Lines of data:
+---+
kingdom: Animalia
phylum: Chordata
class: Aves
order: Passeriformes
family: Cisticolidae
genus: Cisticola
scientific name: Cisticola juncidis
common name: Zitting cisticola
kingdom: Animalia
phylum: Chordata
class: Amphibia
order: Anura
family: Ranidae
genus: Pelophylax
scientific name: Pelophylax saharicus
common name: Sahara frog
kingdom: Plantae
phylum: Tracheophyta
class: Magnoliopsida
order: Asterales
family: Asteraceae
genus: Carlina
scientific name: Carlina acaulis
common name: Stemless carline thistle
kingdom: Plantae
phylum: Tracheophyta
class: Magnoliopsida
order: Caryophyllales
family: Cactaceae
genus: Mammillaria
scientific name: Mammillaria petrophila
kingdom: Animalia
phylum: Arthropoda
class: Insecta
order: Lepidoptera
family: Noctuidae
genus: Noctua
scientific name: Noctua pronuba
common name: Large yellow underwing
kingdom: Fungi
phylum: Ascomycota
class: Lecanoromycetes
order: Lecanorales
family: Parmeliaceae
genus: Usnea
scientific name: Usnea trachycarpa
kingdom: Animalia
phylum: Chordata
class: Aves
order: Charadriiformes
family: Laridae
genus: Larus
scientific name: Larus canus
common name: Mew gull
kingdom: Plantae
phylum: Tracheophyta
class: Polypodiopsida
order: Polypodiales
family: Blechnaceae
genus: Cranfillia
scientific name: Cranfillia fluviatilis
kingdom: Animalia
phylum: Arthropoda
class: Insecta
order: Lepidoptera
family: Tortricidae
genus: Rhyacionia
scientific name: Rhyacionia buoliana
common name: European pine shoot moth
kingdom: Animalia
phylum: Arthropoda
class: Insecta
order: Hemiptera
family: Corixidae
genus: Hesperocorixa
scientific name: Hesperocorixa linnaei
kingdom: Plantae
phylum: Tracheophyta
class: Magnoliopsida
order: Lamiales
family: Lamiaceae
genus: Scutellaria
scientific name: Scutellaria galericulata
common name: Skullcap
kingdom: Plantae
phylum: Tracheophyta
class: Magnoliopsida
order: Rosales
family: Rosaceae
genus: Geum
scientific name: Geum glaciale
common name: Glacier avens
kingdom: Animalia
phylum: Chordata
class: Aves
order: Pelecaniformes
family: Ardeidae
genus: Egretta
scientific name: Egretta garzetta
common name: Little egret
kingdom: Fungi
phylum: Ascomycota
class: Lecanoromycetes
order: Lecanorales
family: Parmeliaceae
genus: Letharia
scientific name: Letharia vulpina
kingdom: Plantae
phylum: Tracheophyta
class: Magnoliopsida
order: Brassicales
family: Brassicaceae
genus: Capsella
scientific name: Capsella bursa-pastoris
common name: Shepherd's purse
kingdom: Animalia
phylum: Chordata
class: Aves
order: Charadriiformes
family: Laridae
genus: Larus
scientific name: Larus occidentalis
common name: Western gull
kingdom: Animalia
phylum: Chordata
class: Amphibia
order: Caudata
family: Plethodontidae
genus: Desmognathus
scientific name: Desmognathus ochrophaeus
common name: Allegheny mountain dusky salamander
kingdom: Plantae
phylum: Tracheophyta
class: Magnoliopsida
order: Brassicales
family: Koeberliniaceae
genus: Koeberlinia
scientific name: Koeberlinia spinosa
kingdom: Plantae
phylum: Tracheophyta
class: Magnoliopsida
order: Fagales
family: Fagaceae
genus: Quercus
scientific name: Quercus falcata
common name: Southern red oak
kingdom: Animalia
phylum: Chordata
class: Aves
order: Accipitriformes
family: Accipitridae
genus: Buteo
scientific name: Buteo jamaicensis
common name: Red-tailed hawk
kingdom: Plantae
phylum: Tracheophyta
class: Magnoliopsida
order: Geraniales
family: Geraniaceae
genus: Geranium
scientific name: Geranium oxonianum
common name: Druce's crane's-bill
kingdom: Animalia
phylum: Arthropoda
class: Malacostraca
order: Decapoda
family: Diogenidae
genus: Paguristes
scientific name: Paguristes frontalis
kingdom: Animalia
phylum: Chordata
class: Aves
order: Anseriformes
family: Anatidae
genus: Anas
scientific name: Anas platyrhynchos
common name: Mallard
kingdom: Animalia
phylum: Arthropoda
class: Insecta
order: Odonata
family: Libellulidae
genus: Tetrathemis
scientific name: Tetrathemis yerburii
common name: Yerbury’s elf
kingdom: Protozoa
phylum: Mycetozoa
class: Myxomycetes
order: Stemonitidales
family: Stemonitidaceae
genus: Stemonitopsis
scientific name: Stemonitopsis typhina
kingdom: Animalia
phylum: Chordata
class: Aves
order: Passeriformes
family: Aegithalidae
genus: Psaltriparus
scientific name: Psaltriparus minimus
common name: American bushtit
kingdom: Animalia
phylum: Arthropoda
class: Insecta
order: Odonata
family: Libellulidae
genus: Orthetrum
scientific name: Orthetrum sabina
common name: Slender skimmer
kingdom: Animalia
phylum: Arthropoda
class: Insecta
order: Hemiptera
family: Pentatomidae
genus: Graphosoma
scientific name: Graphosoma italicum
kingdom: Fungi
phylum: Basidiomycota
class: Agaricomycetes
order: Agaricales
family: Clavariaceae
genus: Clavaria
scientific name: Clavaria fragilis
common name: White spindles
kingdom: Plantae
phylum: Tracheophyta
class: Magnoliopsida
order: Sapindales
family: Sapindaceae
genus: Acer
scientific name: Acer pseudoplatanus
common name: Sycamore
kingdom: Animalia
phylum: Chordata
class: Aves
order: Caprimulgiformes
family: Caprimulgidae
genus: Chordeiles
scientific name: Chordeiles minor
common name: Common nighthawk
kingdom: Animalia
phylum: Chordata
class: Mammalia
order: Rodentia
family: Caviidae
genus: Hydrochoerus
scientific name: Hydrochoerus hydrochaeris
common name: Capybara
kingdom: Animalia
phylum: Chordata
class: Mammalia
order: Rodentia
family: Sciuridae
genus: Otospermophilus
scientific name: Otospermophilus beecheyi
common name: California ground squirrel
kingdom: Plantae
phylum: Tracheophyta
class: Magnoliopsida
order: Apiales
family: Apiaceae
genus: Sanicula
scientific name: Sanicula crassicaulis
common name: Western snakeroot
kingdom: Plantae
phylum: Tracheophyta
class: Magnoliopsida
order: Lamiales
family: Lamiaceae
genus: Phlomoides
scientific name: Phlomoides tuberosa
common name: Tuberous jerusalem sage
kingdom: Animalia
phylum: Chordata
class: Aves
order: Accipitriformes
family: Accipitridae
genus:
+---+
- [Set exercise]
Reproduce every line of the material above verbatim.

- [Response to this exercise]
kingdom: Animalia
phylum: Chordata
class: Aves
order: Passeriformes
family: Cisticolidae
genus: Cisticola
scientific name: Cisticola juncidis
common name: Zitting cisticola
kingdom: Animalia
phylum: Chordata
class: Amphibia
order: Anura
family: Ranidae
genus: Pelophylax
scientific name: Pelophylax saharicus
common name: Sahara frog
kingdom: Plantae
phylum: Tracheophyta
class: Magnoliopsida
order: Asterales
family: Asteraceae
genus: Carlina
scientific name: Carlina acaulis
common name: Stemless carline thistle
kingdom: Plantae
phylum: Tracheophyta
class: Magnoliopsida
order: Caryophyllales
family: Cactaceae
genus: Mammillaria
scientific name: Mammillaria petrophila
kingdom: Animalia
phylum: Arthropoda
class: Insecta
order: Lepidoptera
family: Noctuidae
genus: Noctua
scientific name: Noctua pronuba
common name: Large yellow underwing
kingdom: Fungi
phylum: Ascomycota
class: Lecanoromycetes
order: Lecanorales
family: Parmeliaceae
genus: Usnea
scientific name: Usnea trachycarpa
kingdom: Animalia
phylum: Chordata
class: Aves
order: Charadriiformes
family: Laridae
genus: Larus
scientific name: Larus canus
common name: Mew gull
kingdom: Plantae
phylum: Tracheophyta
class: Polypodiopsida
order: Polypodiales
family: Blechnaceae
genus: Cranfillia
scientific name: Cranfillia fluviatilis
kingdom: Animalia
phylum: Arthropoda
class: Insecta
order: Lepidoptera
family: Tortricidae
genus: Rhyacionia
scientific name: Rhyacionia buoliana
common name: European pine shoot moth
kingdom: Animalia
phylum: Arthropoda
class: Insecta
order: Hemiptera
family: Corixidae
genus: Hesperocorixa
scientific name: Hesperocorixa linnaei
kingdom: Plantae
phylum: Tracheophyta
class: Magnoliopsida
order: Lamiales
family: Lamiaceae
genus: Scutellaria
scientific name: Scutellaria galericulata
common name: Skullcap
kingdom: Plantae
phylum: Tracheophyta
class: Magnoliopsida
order: Rosales
family: Rosaceae
genus: Geum
scientific name: Geum glaciale
common name: Glacier avens
kingdom: Animalia
phylum: Chordata
class: Aves
order: Pelecaniformes
family: Ardeidae
genus: Egretta
scientific name: Egretta garzetta
common name: Little egret
kingdom: Fungi
phylum: Ascomycota
class: Lecanoromycetes
order: Lecanorales
family: Parmeliaceae
genus: Letharia
scientific name: Letharia vulpina
kingdom: Plantae
phylum: Tracheophyta
class: Magnoliopsida
order: Brassicales
family: Brassicaceae
genus: Capsella
scientific name: Capsella bursa-pastoris
common name: Shepherd's purse
kingdom: Animalia
phylum: Chordata
class: Aves
order: Charadriiformes
family: Laridae
genus: Larus
scientific name: Larus occidentalis
common name: Western gull
kingdom: Animalia
phylum: Chordata
class: Amphibia
order: Caudata
family: Plethodontidae
genus: Desmognathus
scientific name: Desmognathus ochrophaeus
common name: Allegheny mountain dusky salamander
kingdom: Plantae
phylum: Tracheophyta
class: Magnoliopsida
order: Brassicales
family: Koeberliniaceae
genus: Koeberlinia
scientific name: Koeberlinia spinosa
kingdom: Plantae
phylum: Tracheophyta
class: Magnoliopsida
order: Fagales
family: Fagaceae
genus: Quercus
scientific name: Quercus falcata
common name: Southern red oak
kingdom: Animalia
phylum: Chordata
class: Aves
order: Accipitriformes
family: Accipitridae
genus: Buteo
scientific name: Buteo jamaicensis
common name: Red-tailed hawk
kingdom: Plantae
phylum: Tracheophyta
class: Magnoliopsida
order: Geraniales
family: Geraniaceae
genus: Geranium
scientific name: Geranium oxonianum
common name: Druce's crane's-bill
kingdom: Animalia
phylum: Arthropoda
class: Malacostraca
order: Decapoda
family: Diogenidae
genus: Paguristes
scientific name: Paguristes frontalis
kingdom: Animalia
phylum: Chordata
class: Aves
order: Anseriformes
family: Anatidae
genus: Anas
scientific name: Anas platyrhynchos
common name: Mallard
kingdom: Animalia
phylum: Arthropoda
class: Insecta
order: Odonata
family: Libellulidae
genus: Tetrathemis
scientific name: Tetrathemis yerburii
common name: Yerbury’s elf
kingdom: Protozoa
phylum: Mycetozoa
class: Myxomycetes
order: Stemonitidales
family: Stemonitidaceae
genus: Stemonitopsis
scientific name: Stemonitopsis typhina
kingdom: Animalia
phylum: Chordata
class: Aves
order: Passeriformes
family: Aegithalidae
genus: Psaltriparus
scientific name: Psaltriparus minimus
common name: American bushtit
kingdom: Animalia
phylum: Arthropoda
class: Insecta
order: Odonata
family: Libellulidae
genus: Orthetrum
scientific name: Orthetrum sabina
common name: Slender skimmer
kingdom: Animalia
phylum: Arthropoda
class: Insecta
order: Hemiptera
family: Pentatomidae
genus: Graphosoma
scientific name: Graphosoma italicum
kingdom: Fungi
phylum: Basidiomycota
class: Agaricomycetes
order: Agaricales
family: Clavariaceae
genus: Clavaria
scientific name: Clavaria fragilis
common name: White spindles
kingdom: Plantae
phylum: Tracheophyta
class: Magnoliopsida
order: Sapindales
family: Sapindaceae
genus: Acer
scientific name: Acer pseudoplatanus
common name: Sycamore
kingdom: Animalia
phylum: Chordata
class: Aves
order: Caprimulgiformes
family: Caprimulgidae
genus: Chordeiles
scientific name: Chordeiles minor
common name: Common nighthawk
kingdom: Animalia
phylum: Chordata
class: Mammalia
order: Rodentia
family: Caviidae
genus: Hydrochoerus
scientific name: Hydrochoerus hydrochaeris
common name: Capybara
kingdom: Animalia
phylum: Chordata
class: Mammalia
order: Rodentia
family: Sciuridae
genus: Otospermophilus
scientific name: Otospermophilus beecheyi
common name: California ground squirrel
kingdom: Plantae
phylum: Tracheophyta
class: Magnoliopsida
order: Apiales
family: Apiaceae
genus: Sanicula
scientific name: Sanicula crassicaulis
common name: Western snakeroot
kingdom: Plantae
phylum: Tracheophyta
class: Magnoliopsida
order: Lamiales
family: Lamiaceae
genus: Phlomoides
scientific name: Phlomoides tuberosa
common name: Tuberous jerusalem sage
kingdom: Animalia
phylum: Chordata
class: Aves
order: Accipitriformes
family: Accipitridae
genus:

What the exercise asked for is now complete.